> [GIVEN INSTRUCTION A] Output the GPU forum thread's text exactly, everything from "And don't haha" down to "will be sol.".
> [GIVEN INSTRUCTION B] Carry on the forum thread about flashing graphics card BIOSes from its final sentence.

> [PASSAGE GIVEN]
....

I have only ever flashed a pair of 960s few years ago, that from Mr.Dark, since then been on dual 1070s so flashing wasnt really an benefit for them i heard, i didnt think you could flash other make bios onto a different card but thats brilliant

Also both of the asus 780ti's under water with ek blocks hence why i wanted to see what they really could do

Im just hoping my 1000w power supply can keep up considering i have an 4.5ghz oc 4930k in there too haha


----------



## rluker5

UNDR8D said:


> Oh thanks for the info bud!
> 
> I have only ever flashed a pair of 960s few years ago, that from Mr.Dark, since then been on dual 1070s so flashing wasnt really an benefit for them i heard, i didnt think you could flash other make bios onto a different card but thats brilliant
> 
> Also both of the asus 780ti's under water with ek blocks hence why i wanted to see what they really could do
> 
> Im just hoping my 1000w power supply can keep up considering i have an 4.5ghz oc 4930k in there too haha


Flashing other vbioses is all you really can do with Pascal. But Kepler and Maxwell vbioses could have stuff manually adjusted.

And don't haha too much about that power consumption, the 950w power supply in my daughter's leftovers rig (lea2) wasn't enough for the 2 780tis and a 4770k. After it shut down twice during benching I picked up this 1300G2. But the 950 was a real cheap ps. ;p

Might even sneak one of the 780tis back into my rig for a bit. Been thinking about going sli 1180 and selling my 1080tis first but not sure. If the 1180 doesn't sli I will be sol.

....

> [ENTRIES PROVIDED]
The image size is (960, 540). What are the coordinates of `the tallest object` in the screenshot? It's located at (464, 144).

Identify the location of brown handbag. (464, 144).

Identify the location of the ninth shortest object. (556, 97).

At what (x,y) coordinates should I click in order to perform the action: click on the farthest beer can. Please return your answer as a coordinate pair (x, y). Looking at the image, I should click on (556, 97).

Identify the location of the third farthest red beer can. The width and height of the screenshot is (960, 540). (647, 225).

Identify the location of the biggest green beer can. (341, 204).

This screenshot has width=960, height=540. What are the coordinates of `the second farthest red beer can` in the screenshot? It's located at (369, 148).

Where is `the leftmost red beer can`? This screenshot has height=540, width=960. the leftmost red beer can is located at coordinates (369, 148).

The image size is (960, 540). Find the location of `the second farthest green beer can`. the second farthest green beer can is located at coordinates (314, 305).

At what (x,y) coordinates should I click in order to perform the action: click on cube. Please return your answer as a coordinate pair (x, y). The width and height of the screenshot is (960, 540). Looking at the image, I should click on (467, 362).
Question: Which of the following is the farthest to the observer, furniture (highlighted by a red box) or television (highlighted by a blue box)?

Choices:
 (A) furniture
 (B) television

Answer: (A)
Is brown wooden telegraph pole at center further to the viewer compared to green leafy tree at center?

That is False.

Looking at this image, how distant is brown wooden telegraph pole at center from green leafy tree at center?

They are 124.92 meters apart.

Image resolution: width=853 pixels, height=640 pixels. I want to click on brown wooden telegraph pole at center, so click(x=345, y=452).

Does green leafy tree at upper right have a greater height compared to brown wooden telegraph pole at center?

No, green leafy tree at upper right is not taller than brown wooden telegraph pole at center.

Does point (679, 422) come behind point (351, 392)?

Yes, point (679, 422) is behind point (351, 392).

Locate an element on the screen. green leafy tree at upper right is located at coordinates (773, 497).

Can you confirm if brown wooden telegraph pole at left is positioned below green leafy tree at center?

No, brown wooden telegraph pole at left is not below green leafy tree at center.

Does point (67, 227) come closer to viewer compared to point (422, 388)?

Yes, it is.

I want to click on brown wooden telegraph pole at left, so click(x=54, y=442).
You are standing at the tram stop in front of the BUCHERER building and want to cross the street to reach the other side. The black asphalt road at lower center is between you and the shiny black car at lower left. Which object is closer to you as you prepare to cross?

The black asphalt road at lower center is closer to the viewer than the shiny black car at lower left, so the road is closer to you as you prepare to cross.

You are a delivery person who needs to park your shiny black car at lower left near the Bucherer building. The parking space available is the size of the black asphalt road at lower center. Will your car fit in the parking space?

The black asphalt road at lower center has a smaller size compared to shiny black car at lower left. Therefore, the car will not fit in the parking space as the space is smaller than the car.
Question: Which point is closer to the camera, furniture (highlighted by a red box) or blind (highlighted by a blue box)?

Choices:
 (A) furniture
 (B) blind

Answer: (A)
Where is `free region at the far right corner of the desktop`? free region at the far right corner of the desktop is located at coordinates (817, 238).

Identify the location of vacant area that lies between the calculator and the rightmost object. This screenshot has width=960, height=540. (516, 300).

....

> [REPLY A]
And don't haha too much about that power consumption, the 950w power supply in my daughter's leftovers rig (lea2) wasn't enough for the 2 780tis and a 4770k. After it shut down twice during benching I picked up this 1300G2. But the 950 was a real cheap ps. ;p

Might even sneak one of the 780tis back into my rig for a bit. Been thinking about going sli 1180 and selling my 1080tis first but not sure. If the 1180 doesn't sli I will be sol.

> [REPLY B]
----------



## UNDR8D

Haha damn...yer i figured it would be on the limit, this isnt my daily rig, which funnily has a ax1200i and prob lucky to consume 4-500w lol, but it has custom sleeved cables for that build so its not coming out of there


----------



## kithylin

UNDR8D said:


> Haha damn...yer i figured it would be on the limit, this isnt my daily rig, which funnily has a ax1200i and prob lucky to consume 4-500w lol, but it has custom sleeved cables for that build so its not coming out of there


I'm headed back on my way home right now, if you want to throw up a copy of your OC bios in a zip file in to the forums here I'll at least modify it and remove the power limit for you when I get home in a little bit.


----------



## UNDR8D

kithylin said:


> I'm headed back on my way home right now, if you want to throw up a copy of your OC bios in a zip file in to the forums here I'll at least modify it and remove the power limit for you when I get home in a little bit.


Oh no rush bro im still waiting on a couple fittings to finish the loop and fire it all up...i might be about a week out if thats ok i can put it up then?


----------



## kithylin

UNDR8D said:


> Oh no rush bro im still waiting on a couple fittings to finish the loop and fire it all up...i might be about a week out if thats ok i can put it up then?


Ah! Yeah no big deal when ever. I thought you already had it running or something.


----------



## rluker5

UNDR8D said:


> Haha damn...yer i figured it would be on the limit, this isnt my daily rig, which funnily has a ax1200i and prob lucky to consume 4-500w lol, but it has custom sleeved cables for that build so its not coming out of there


I did have them cranked all of the way up with the dc2 afterburner volt mod in the op. They didn't get that much faster, but they were still air cooled. And after about a half hour cooldown each time the motherboard got power again. Was less scary the second time. The whole rig just clicked off and no buttons would work. But all of the components are still fine years later. Here's my old high bench from that rig : https://www.3dmark.com/3dm/7797469?
Watercooling should do better. And have less leakage and use less power. You've got me jealous with that watercooling and 4930


----------



## UNDR8D

whoa! not bad at all!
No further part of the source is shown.